THE WALL STREET JOURNAL: Patagonia offers other benefits that have made the company notorious among members of Childfree Network as well, such as a grant of up to $2,500 to help with the cost of adopting. They also talk about Patagonia's lactation-support services.

MS. SETNICKA: Lactation-support services is a child-development staff here that support moms who want to breast-feed or continue to breast-feed. One of the great values of having an on-site infant program that will take infants as young as two months is that you can breast-feed as long as you want. There is a room set up upstairs with a breast pump, fridge and rocking chair. Some of the women who have their children in off-site programs might store their milk. We provide support to new moms who may be having difficulty with breast-feeding.

If you are in a meeting, and your baby needs to eat, the caregivers will bring the baby to you in the room. Women are breast-feeding around the office all the time. But if a woman uses a bottle she is not treated any differently.

MS. PRICE: But she doesn't get the benefits.

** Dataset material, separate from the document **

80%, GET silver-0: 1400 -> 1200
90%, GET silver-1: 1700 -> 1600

That's almost like the company dictating to its employees. Your company has made a decision on what is the right way to live and wants to choose it for its employees. Anytime that you give one employee benefits or finances, for adoption or for breast-feeding or anything that does not apply to a child-free employee, you are saying that we don't want you here if you don't have kids. There are a lot of people out there who don't agree with that logic. Your policies are clear discrimination.

At our company, most people would be freaked out by breast-feeding at the office, even if they just thought it was going on in the other room. People wouldn't be able to deal with women walking around with babies nursing. Do you think there is no employee in this organization who thinks, "That baby is crying again next to my desk. I can't concentrate. I've got my own stress. My boyfriend just left me. Why do I have to deal with this? Somebody just put a cork in that kid's mouth"? There is nobody who works here that feels that way?

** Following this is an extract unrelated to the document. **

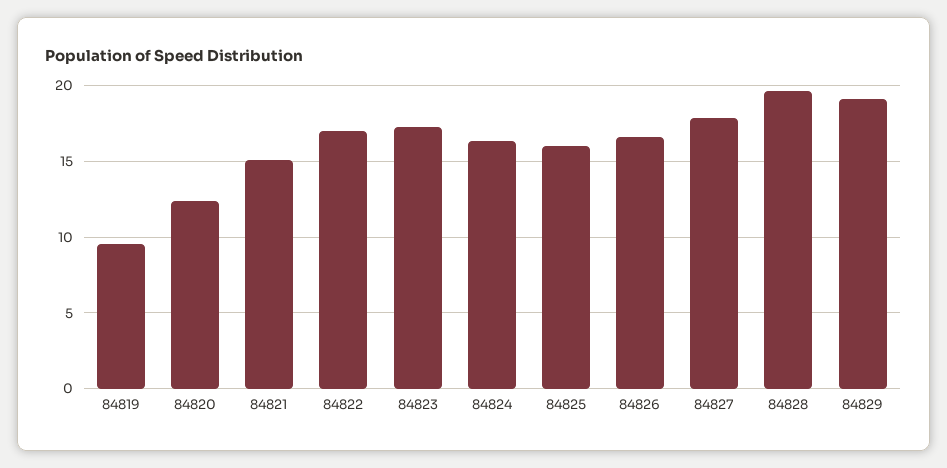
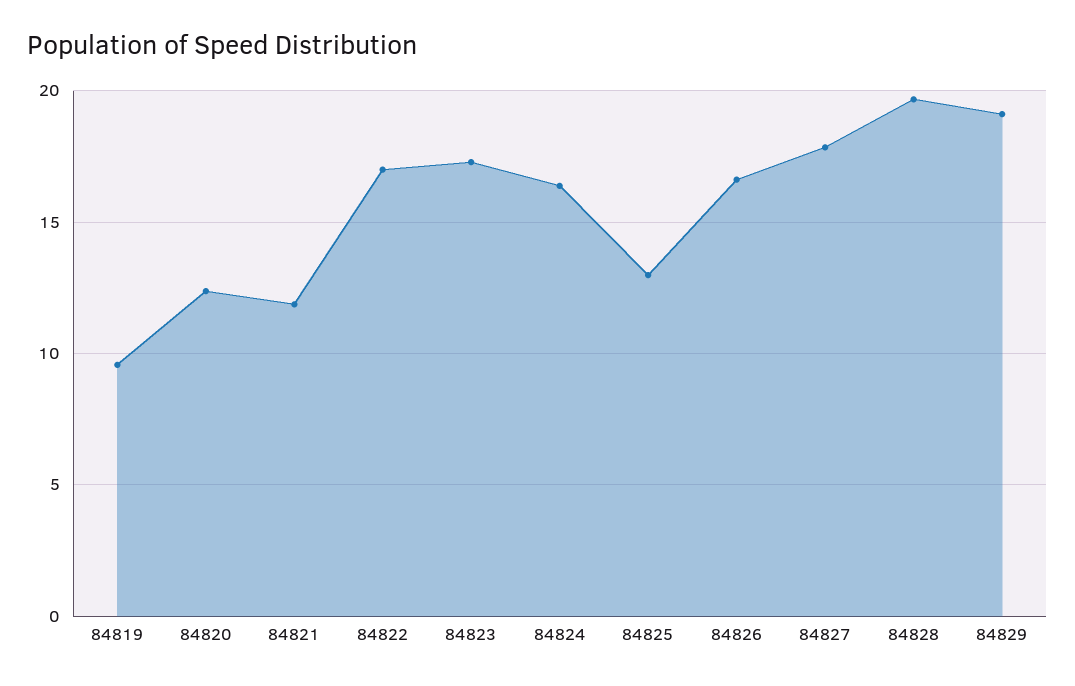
84821: 15 -> 12
84825: 16 -> 13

MR. MESKO: I'm sure people think lots of things, just like they might think that their co-workers are getting on their nerves for any number of reasons. What's attractive about Patagonia is that we are offered a really generous benefits package and none of us probably uses it to the fullest. I rarely go to the doctor, but I'm not going to want an added benefit in some monetary way because someone else uses her medical benefits more.

MS. MESKO: You have to look at the other things that a company offers. Columbia offers tuition assistance for students. They get $750 a year, and that could add up to quite a bit.

MS. SETNICKA: We'll show you the cost-benefit analysis. We subsidize these programs, because it saves money, in tax deductions, reducing absenteeism and recruitment costs. And it gives parents peace of mind.

MS. PRICE: If you're going to set aside money for benefits, at least give employees a list they can choose from. Say, "Here's $10,000, and you can use it to take maternity leave, you can get fertility treatments, you can adopt, get a boob job, buy a breast pump, get your teeth whitened, take a course in the university, go traveling somewhere and find yourself," or whatever list of things your company feels it can support. I'm just trying to say that there are people who are not in this equation. My issue is only that all employees -- whether they are women or men, or are pregnant, or in a wheelchair -- all employees should get the same benefits.

MR. MESKO: It's just the family-friendly culture of our company. Nobody says you have to work here.

MS. PRICE: You're telling me child-free people aren't wanted here.